Preparation and materials
You will need the quotation by Mark Twain beginning ‘Twenty years from now . . .’, available at: http://tinyurl.com/7mutez
You may wish to ask a student to read it out.
Read (or ask a student to read) the quotation by Mark Twain beginning ‘Twenty years from now . . .’
This is a quotation from Mark Twain. It is important to think about what he is saying. It may seem difficult to think about where we might be in 20 years’ time, but maybe we could try: we might have families of our own, a good job - we might even be living in a different country.
However, the focus of today’s assembly isn’t the sentiment of looking forward 20 years. We are going to focus on the second part of the quotation, where Twain says, ‘So throw off the bowlines . . . Discover.’
In general, people are good at concentrating on keeping safe and comfortable.
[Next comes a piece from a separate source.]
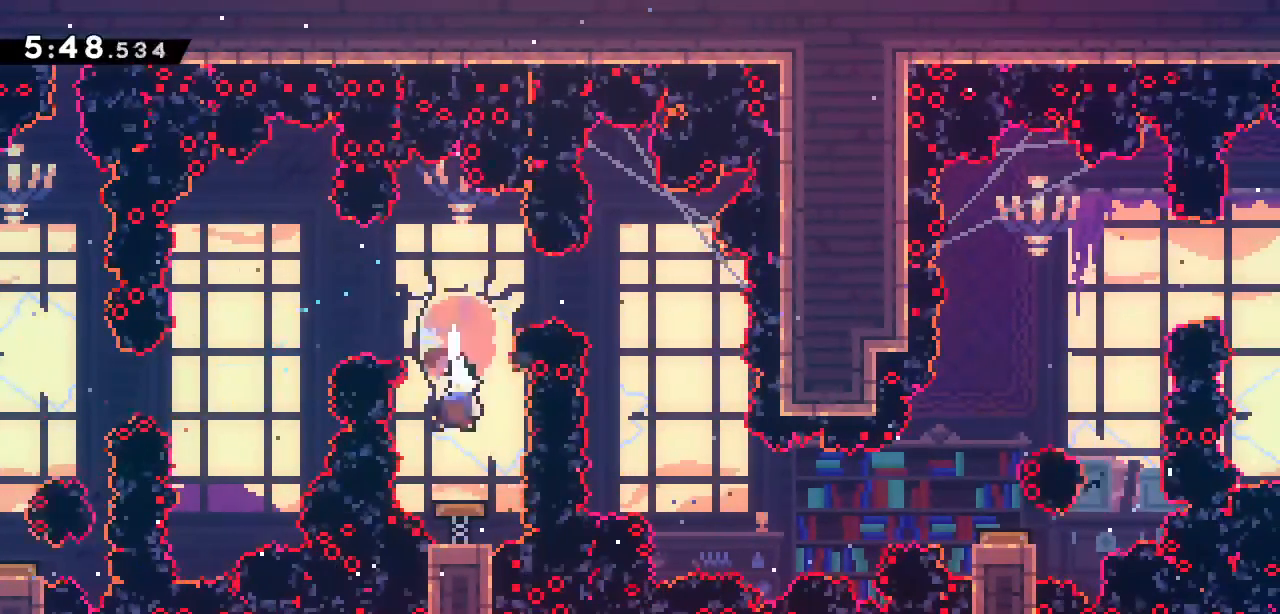
{"keys": [], "events": [[83, "demo", "up"], [83, "down", "up"]]}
Many people don’t want to take risks and find this difficult to do.
Risks are the things that make us feel uncomfortable, that take us out of our comfort zones. Imagine that you are surrounded by something that protects you, and that is your comfort zone. Maybe your comfort zone involves you staying in the UK for your holidays because you don’t like flying. Maybe it is not trying to speak a foreign language while you are abroad because you’ll feel uncomfortable if you don’t get it right. It could be not putting your hand up in a lesson in case you get the answer wrong, or it could be just staying within the boundaries of what you know to be safe. It could be driving the long way round because you don’t like going on motorways, or not singing a solo if you sing in a choir.
When I talk about risks, I’m not talking about being reckless. Some things are there to protect and help us: it would be reckless to go swimming in the sea in an area that you know has strong currents and is unsafe. It would also be reckless not to wear a life jacket on a boat, just because you think it is taking a risk. Another example might be jumping out of an aeroplane without a parachute!
Mark Twain is talking about risks that make you who you are. Have you ever had an opportunity that you didn’t take because you thought you would fail? That thought must have occurred to all of the people who appear on TV talent shows such as The Voice or The X Factor! However, if those people had not stepped outside their comfort zones, they would have had no chance of success.
What is also important about the Mark Twain quotation is the ‘discover’ part. By stepping out of our comfort zone and doing something that we haven’t ever done before, or something that might mean we fail, we will discover a lot about ourselves. We may find that we have a talent for something, or that we really enjoy a new or different activity. We may discover that we have strengths we never imagined we had.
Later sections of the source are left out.